Di sisi lain, BI juga melaporkan ULN sektor swasta turun dari bulan sebelumnya. ULN swasta pada Agustus 2021 sebesar US$ 206,8 miliar, turun dari bulan sebelumnya US$ 207,4 miliar. Utang sektor swasta mengalami kontraksi 1,2% secara yoy, setelah pada periode sebelumnya tumbuh relatif stabil.
Penurunan tersebut terutama disebabkan oleh ULN dari lembaga keuangan yang berkurang dari US$ 42,7 miliar bulan Juli, menjadi US$ 42,3 miliar bulan Agustus. ULN sektor lembaga keuangan juga terkontraksi 6% secara yoy, lebih dalam dari kontraksi 5% pada bulan Juli.
Selain itu, berkurangnya ULN sektor swasta juga didorong penurunan ULN pada sektor lembaga non-keuangan dari Juli sebesar US$ 164,6 miliar, menjadi US$ 164,5 miliar. Pertumbuhan ULN sektor ini melambat dari 1,4% yoy pada Juli 2021 menjadi sebesar 0,1% secara yoy.
Berdasarkan sektornya, ULN swasta terbesar bersumber dari sektor jasa keuangan dan asuransi, sektor pengadaan listrik, gas, uap/air panas, dan udara dingin, sektor pertambangan dan penggalian, serta sektor industri pengolahan, dengan pangsa mencapai 76,6% dari total ULN swasta.
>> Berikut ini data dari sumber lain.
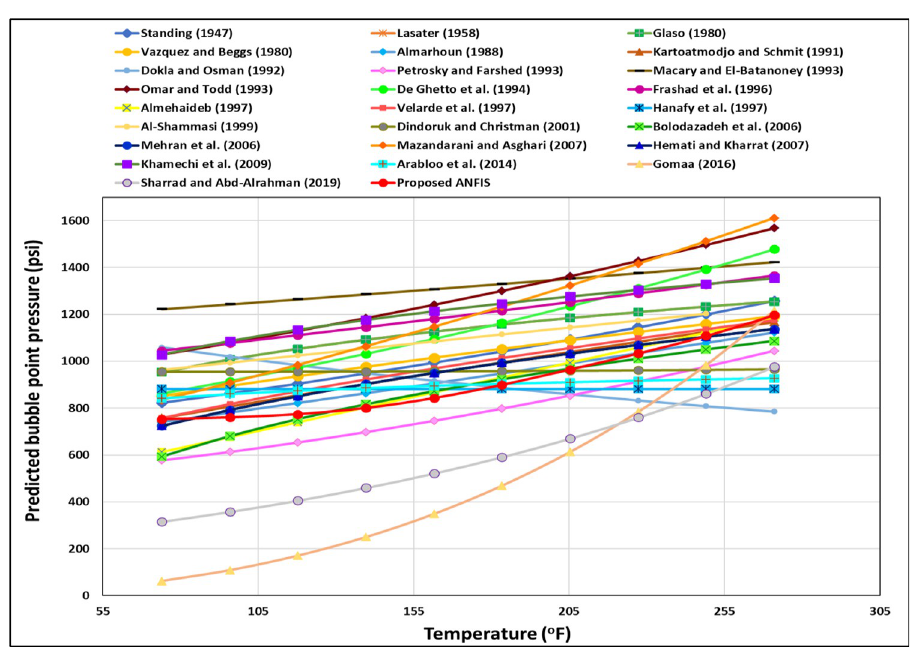
Fig 11. T TrA of the ANFIS and existing models. f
BI memastikan bahwa struktur ULN Indonesia pada Agustus masih tetap sehat dan terkendali. Hal ini tercermin dari rasio ULN terhadap Produk Domestik Bruto (PDB) yang tetap terjaga di kisaran 37,2%. Kendati demikian rasionya meningkat dari 36,6% terhadap PDB pada bulan sebelumnya.
"Selain itu, struktur ULN Indonesia tetap sehat, ditunjukkan oleh ULN Indonesia yang tetap didominasi oleh ULN berjangka panjang, dengan pangsa mencapai 88,5% dari total ULN," kata Nur.
Nur menjelaskan, posisi ULN Pemerintah aman karena hampir seluruhnya bertenor panjang dengan pangsa mencapai 99,9% dari total ULN Pemerintah. Begitu juga dengan sektor swasta yang, ULN jangka panjang mencakup 76,5% dari total ULN swasta.